Davon ist die Premier League weit entfernt. Rund 1,27 Milliarden Euro haben die 20 englischen Clubs in ihre Neuzugänge gesteckt, möglich gemacht durch reichlich Fernsehgeld und reiche Investoren. 1,27 Milliarden Euro – das ist nur unwesentlich weniger, als die Clubs auf den Plätzen zwei (Italiens Serie A mit 545 Millionen Euro) bis vier (Frankreichs Ligue 1 mit 354 Millionen Euro) zusammen ausgegeben haben. In England scheint Geld keine Rolle zu spielen. 118 Millionen Euro waren Manchester City die Dienste von Jack Grealish wert, 115 Millionen investierte ChampionsLeague-Sieger FC Chelsea in Angreifer Romelu Lukaku. Dagegen wirken die bis zu 23 Millionen Euro, die Manchester United an Juventus Turin als Ablöse für Cristiano Ronaldo zahlte, geradezu läppisch – vor allem vor dem Hintergrund, dass die Heimkehr des Superstars zu seinem früheren Club die beste aller Geschichten erzählt.
„Jeder, der mich kennt, weiß um meine unendliche Liebe zu Manchester United“, schrieb Ronaldo am Dienstag in einer ersten Botschaft an die Fans der Red Devils: „Ich bin wieder da, wo ich hingehöre!“
Nicht dort gelandet, wo er gerne sein würde, ist hingegen Superstar Kylian Mbappé. Nach Tagen mit wilden Spekulationen und Angeboten von angeblich bis zu 200 Millionen Euro kamen Mbappés Arbeitgeber Paris Saint-Germain und der königliche Interessent Real Madrid auch am Finaltag (zumindest bis Redaktionsschluss) nicht mehr zusammen. Was immerhin den englischen Ex-Profi und TV-Experten Gary Lineker freute, dem schon beim Gedanken an eine komplette Saison mit Mbappé an der Seite von Neymar und Lionel Messi das Wasser im Munde zusammenlief: „Das ist eine köstliche Aussicht für Fußballfans in der ganzen Welt.“
Nur eben für Real nicht, das es sich dennoch nicht nehmen ließ, am sogenannten „Deadline Day“doch noch den namhaftesten Transfer zu tätigen. Für 30 Millionen Euro kommt der 18Jährige Franzose Eduardo Camavinga, der auf dem Zettel mehrerer europäischer Topclubs stand, von Stade Rennes zum spanischen Rekordmeister.
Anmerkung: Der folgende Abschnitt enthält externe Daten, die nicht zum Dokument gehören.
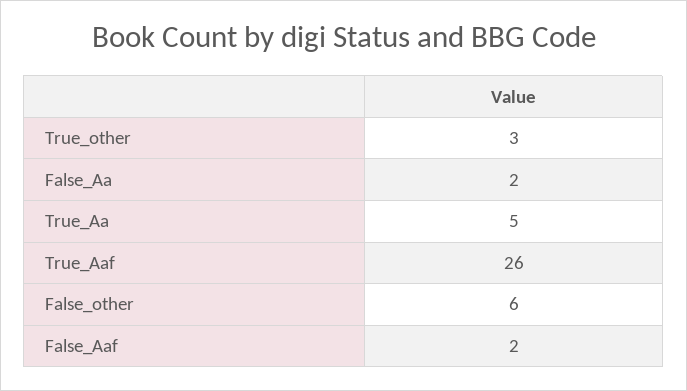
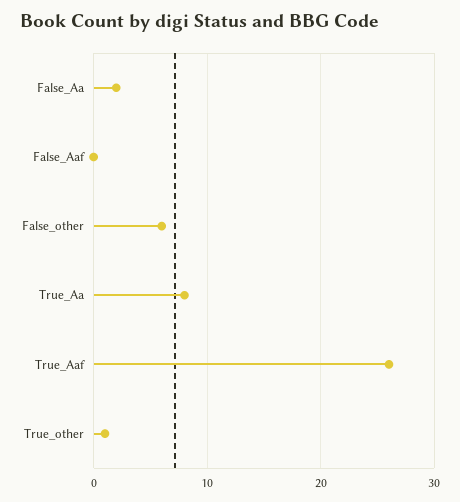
True_other: 3 -> 1
True_Aa: 5 -> 8
False_Aaf: 2 -> 0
In Deutschland hingegen blieb es auch in den sonst traditionell hektischen letzten Stunden vor Ende der Transferfrist wie schon in den Wochen zuvor vergleichsweise ruhig – mit einer Ausnahme: Für den wohl meistbeachteten Last-Minute-Wechsel sorgte RB Leipzig mit dem Fünfjahresvertrag für den erst 18 Jahre alten und angeblich 15 Millionen Euro teuren Mittelfeldspieler Ilaix Moriba, der beim FC Barcelona alle Jugendmannschaften durchlief. Die Bestätigung kam sogar noch ein paar Minuten später als die Nachricht des VfB zur Verpflichtung von Wahid Faghir.